On November 8, after completing harried trials of Dakota prisoners taken after their surrender at Camp Release, Henry Sibley presented the list of 303 condemned Dakota men to the US government.
Two days later, President Lincoln wired Gen. John Pope, Sibley’s superior: “Please forward, as soon as possible, the full and complete record of these convictions.”
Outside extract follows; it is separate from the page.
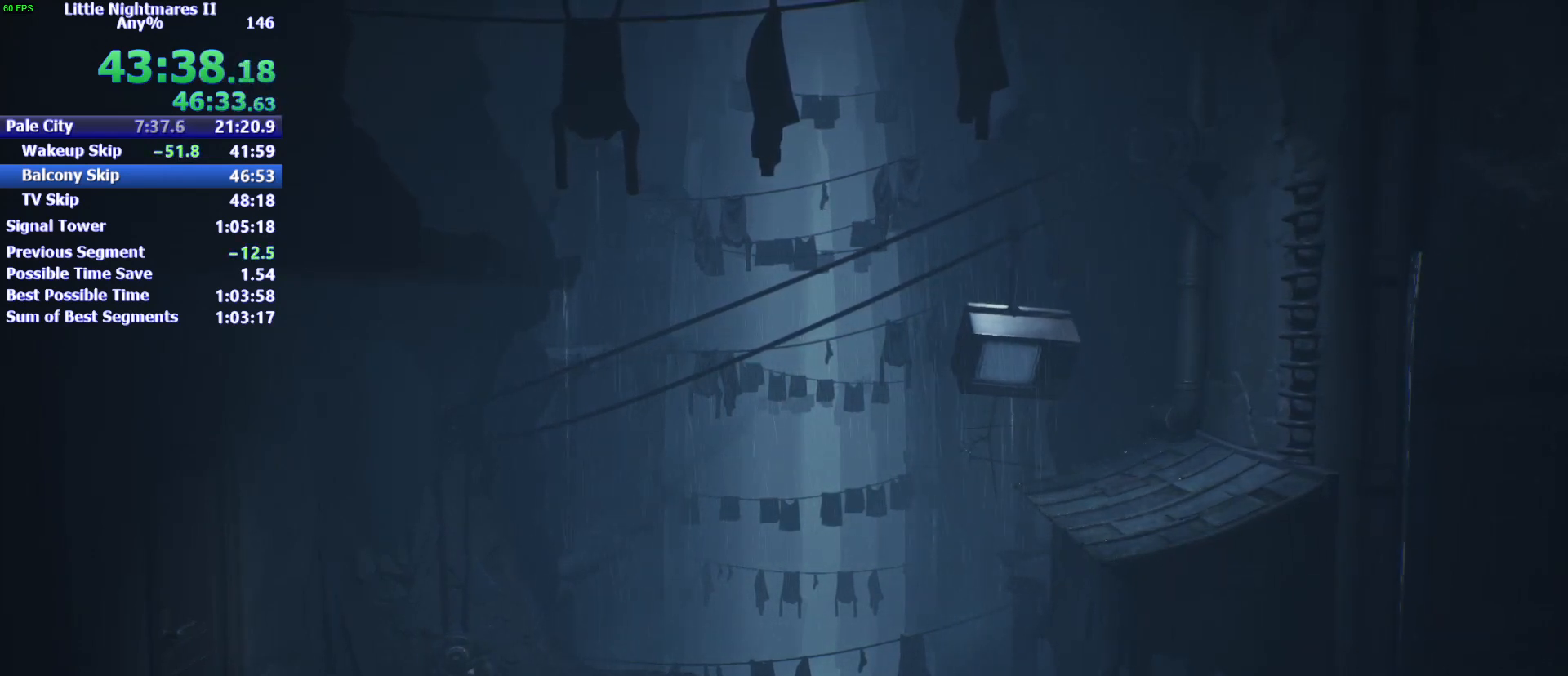
{"keys": ["a", "w"], "mouse": ["left"], "events": [[200, "a", "down"]]}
Lincoln and his lawyers then reviewed the trial transcripts of all 303 men. “Anxious to not act with so much clemency as to encourage another outbreak on one hand,” Lincoln explained to the US Senate, “nor with so much severity as to be real cruelty on the other, I ordered a careful examination of the records of the trials to be made, in view of first ordering the execution of such as had been proved guilty of violating females.” When only two men were found guilty of rape, Lincoln expanded the criteria to include those who had participated in “massacres” of civilians rather than “battles.” He then made his final decision, and forwarded a list of 39 names to Sibley.
Lincoln's Execution List
List of Condemned Dakota Prisoners, 1862
Ordered that of the Indians and Half-breeds sentenced to be hanged by the military commission, composed of Colonel Crooks, Lt. Colonel Marshall, Captain Grant, Captain Bailey, and Lieutenant Olin, and lately sitting in Minnesota, you cause to be executed on Friday the nineteenth day of December, instant, the following names, to wit [39 names listed by case number of record: cases 2, 4, 5, 6, 10, 11, 12, 14, 15, 19, 22, 24, 35, 67, 68, 69, 70, 96, 115, 121, 138, 155, 170, 175, 178, 210, 225, 254, 264, 279, 318, 327, 333, 342, 359, 373, 377, 382, 383].
The other condemned prisoners you will hold subject to further orders, taking care that they neither escape, nor are subjected to any unlawful violence.